= Try it =
Could the data below be printed out exactly, with the pictures left out?

= Data extract =
--------
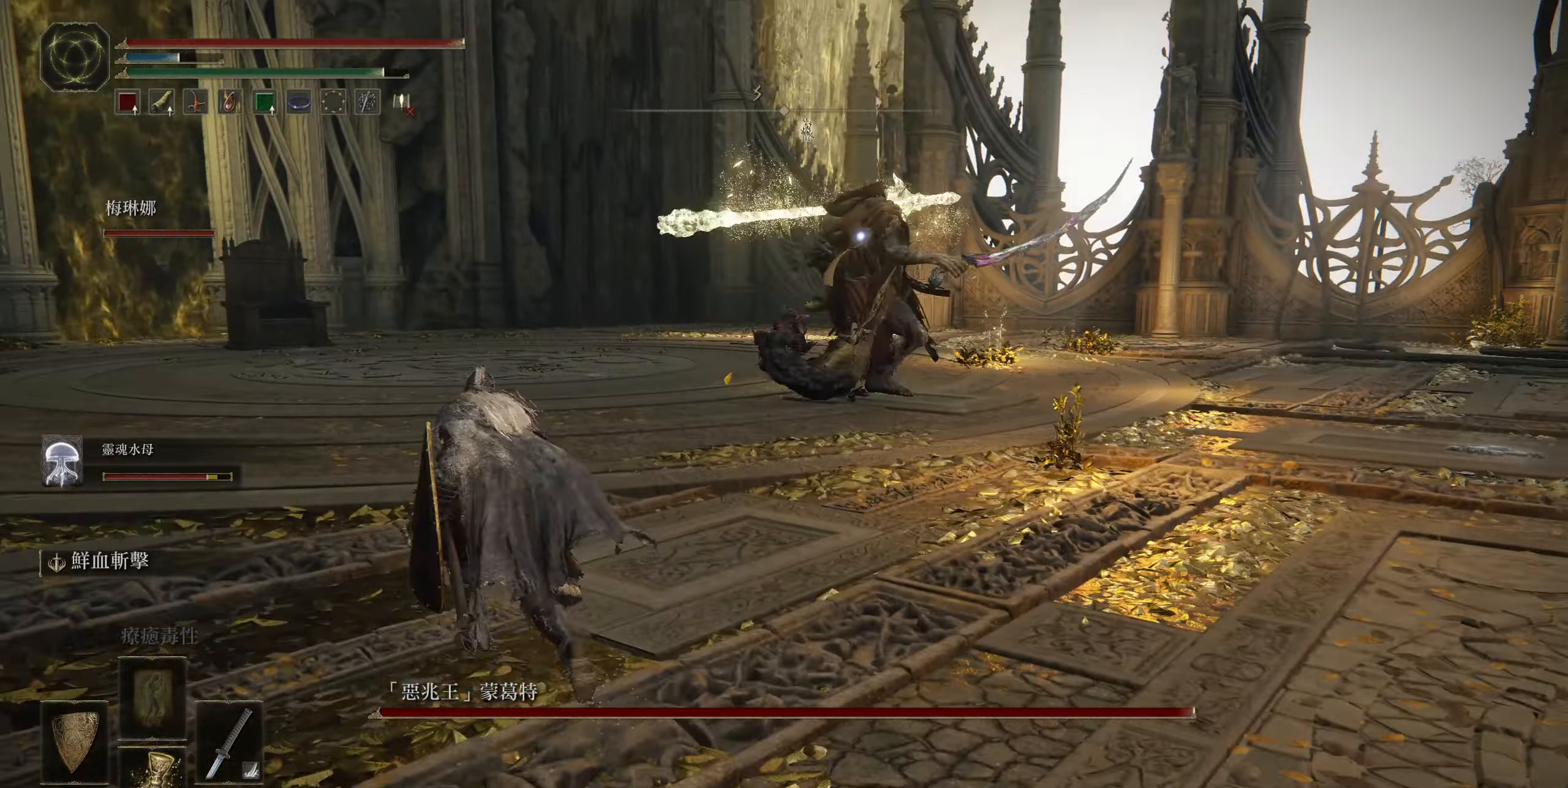
{"buttons": [], "left_stick": "up-left", "events": [[116, "CIRCLE", "up"]]}
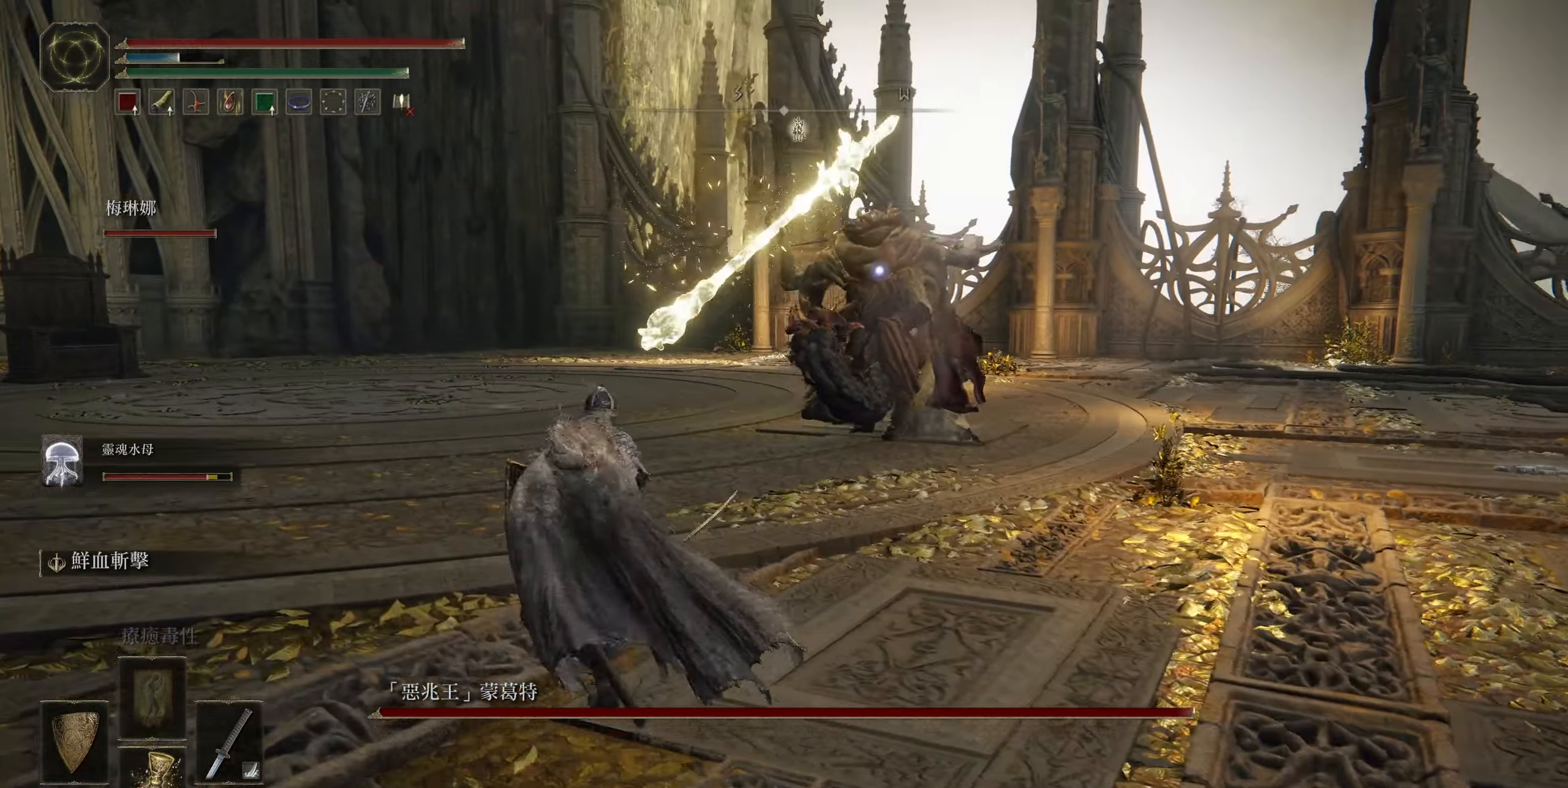
{"buttons": ["CIRCLE"], "left_stick": "up-left", "events": [[66, "CIRCLE", "down"]]}
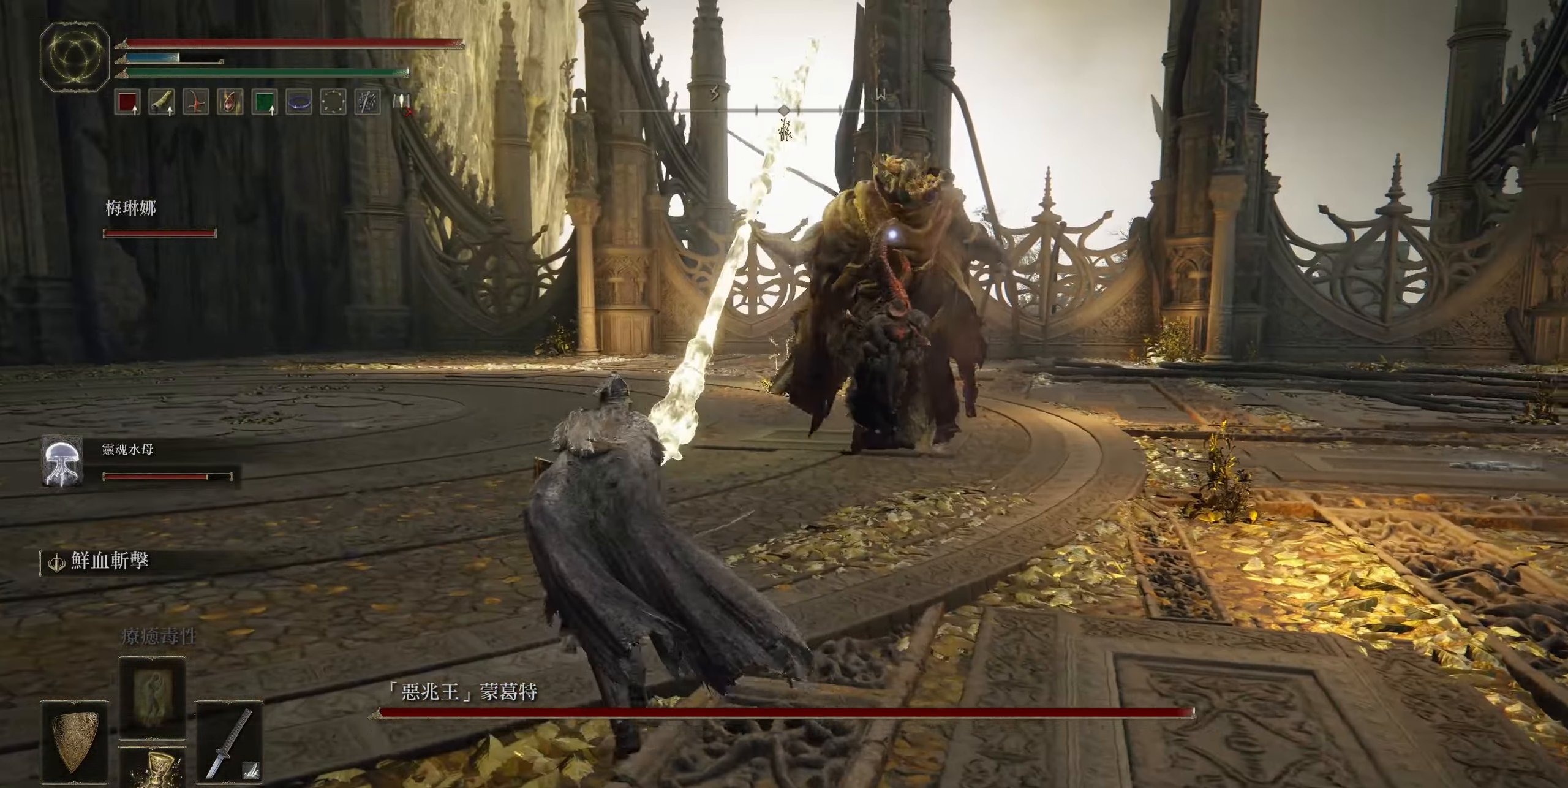
{"buttons": ["CIRCLE"], "left_stick": "up-left", "events": []}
--------
= Response to the exercise =
{"buttons": [], "left_stick": "up-left", "events": [[116, "CIRCLE", "up"]]}
{"buttons": ["CIRCLE"], "left_stick": "up-left", "events": [[66, "CIRCLE", "down"]]}
{"buttons": ["CIRCLE"], "left_stick": "up-left", "events": []}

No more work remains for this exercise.